The benefit of that SNB piece is that I can quickly remind myself of my expectations when cracking open volume 4. They included the hope of a thrilling and shocking climax and the hope that Lenu would come to her senses. Let’s take them in reverse sequence.

In this story of a long and troubled friendship, Lenu has been the fortunate one. Thanks to her parents’s sacrifices for the sake of her education, she escaped the neighbourhood, enjoyed a university education, and by the time book 4 starts has established a literary career of her own. At the same time, she makes a highly unintelligent choice and runs away from her husband with a deeply unsuitable man. It’s going to end in tears. It does, along with anger and recriminations, but not before Lenu has a love child. This, by the way, is a woman who has already established that she cannot sacrifice her career for the demands of motherhood. Can I scream now?

The inevitable breakup leaves her a single-parent and finds her moving back to the Neapolitan neighbourhood of her childhood, where, thankfully there is no shortage of childminders, paid or unpaid, to take care of her 3 children (2 by her ex-husband) while she’s off flying around the world on jaunts with various lovers or book tours. While the neighbourhood is an ugly and dangerous place to be (she constantly bemoans its bad influence on her children), she stays because it provides plenty of material for her pen. It’s not until her two elder children move away to join her ex-husband (I wonder why she says sarcastically), that she thinks it might be better to remove herself from the area before she loses her third daughter also.

I completely lost patience with her. Her professional reputation is that of a feminist but I’m avoiding that word, because she’s a poor ambassador. At times Lenu became as vain, self-centred, egotistical and deluded as her waistrel of a lover, Nino.

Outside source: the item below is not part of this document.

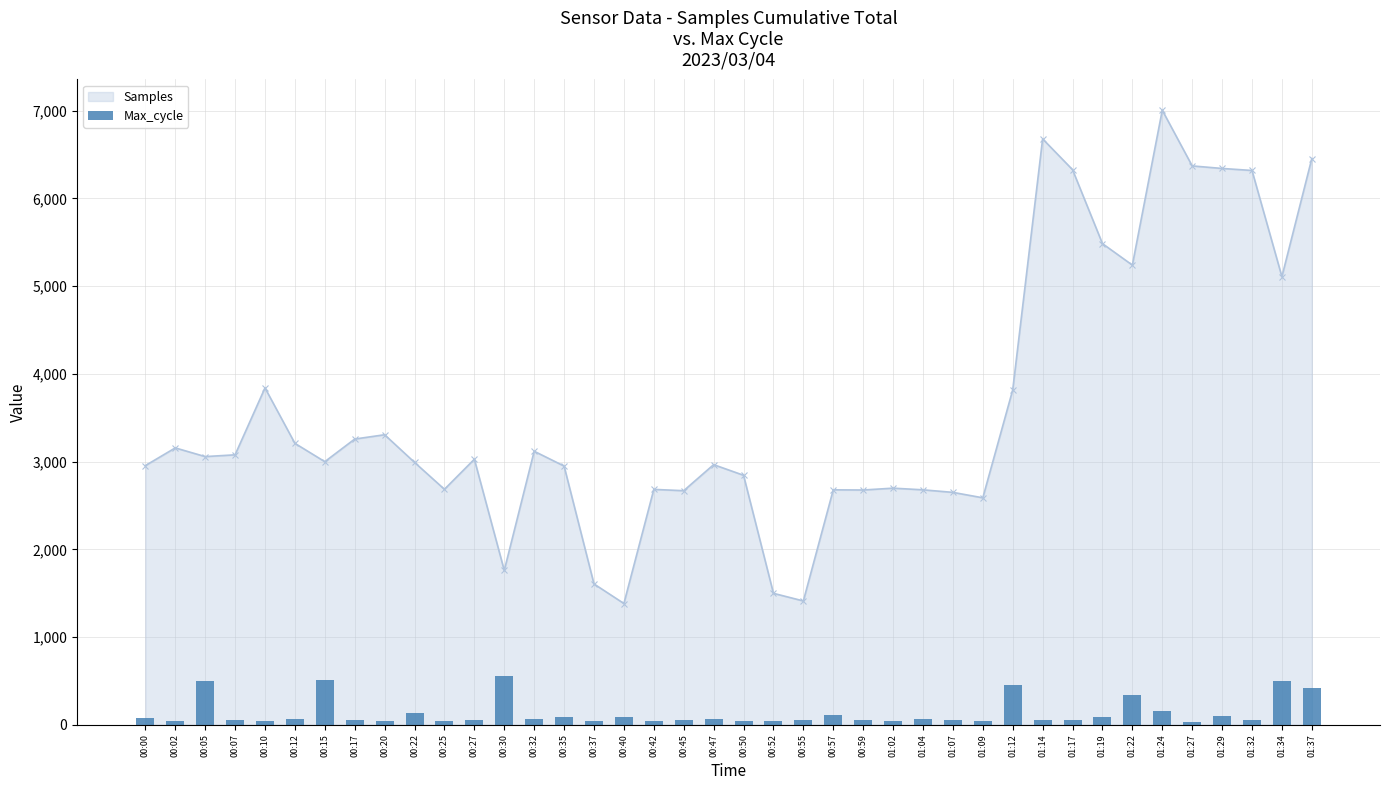

Reading left to right, list all the values displayed in this chart.

77	46	495	49	45	68	508	49	41	132	43	52	558	64	84	45	84	48	54	60	48	46	56	116	52	42	69	52	41	456	49	49	88	342	152	28	96	53	499	421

(This, by the way, is a complete reversal of my feelings as they were at the end of book two.)

My relationship with Lila travelled on an opposite trajectory. She’s not easy to like, and I can’t say I ever did, but I grew to respect her. She has suffered a life of hard knocks – the refusal of her parents to educate her, an abusive and violent first marriage, working her way through a succession of menial jobs to become a successful business woman, at the same time never leaving her kids to fend for themselves with strangers, struggling with a difficult first son and still having the generosity to become a quasi surrogate mother to Lenu’s daughters.

I suppose this is Ferrante’s novel of motherhood. While Lenu whinges and makes excuses for herself, Lila gets on it with, practically, and, surprisingly for a woman with so many jagged edges, lovingly. The things that threatened to take over the domestic concerns at the end of book three (politics, feminism, terrorism, organised crime) are almost relegated to background noise. Long expected assassinations cause nothing but short-term ripples. Daily, domestic life goes on, and, with it, ongoing psychological torments.

So what about my shocking climax? We know from the beginning of book one that Lila has disappeared, and that she and Lenu were not in contact for years prior to that. Finally the mystery is solved. It’s not at all what I expected at the start of book 4, but becomes inevitable as life throws that final horrible curveball at her. Poor Lila. Poor, poor Lila.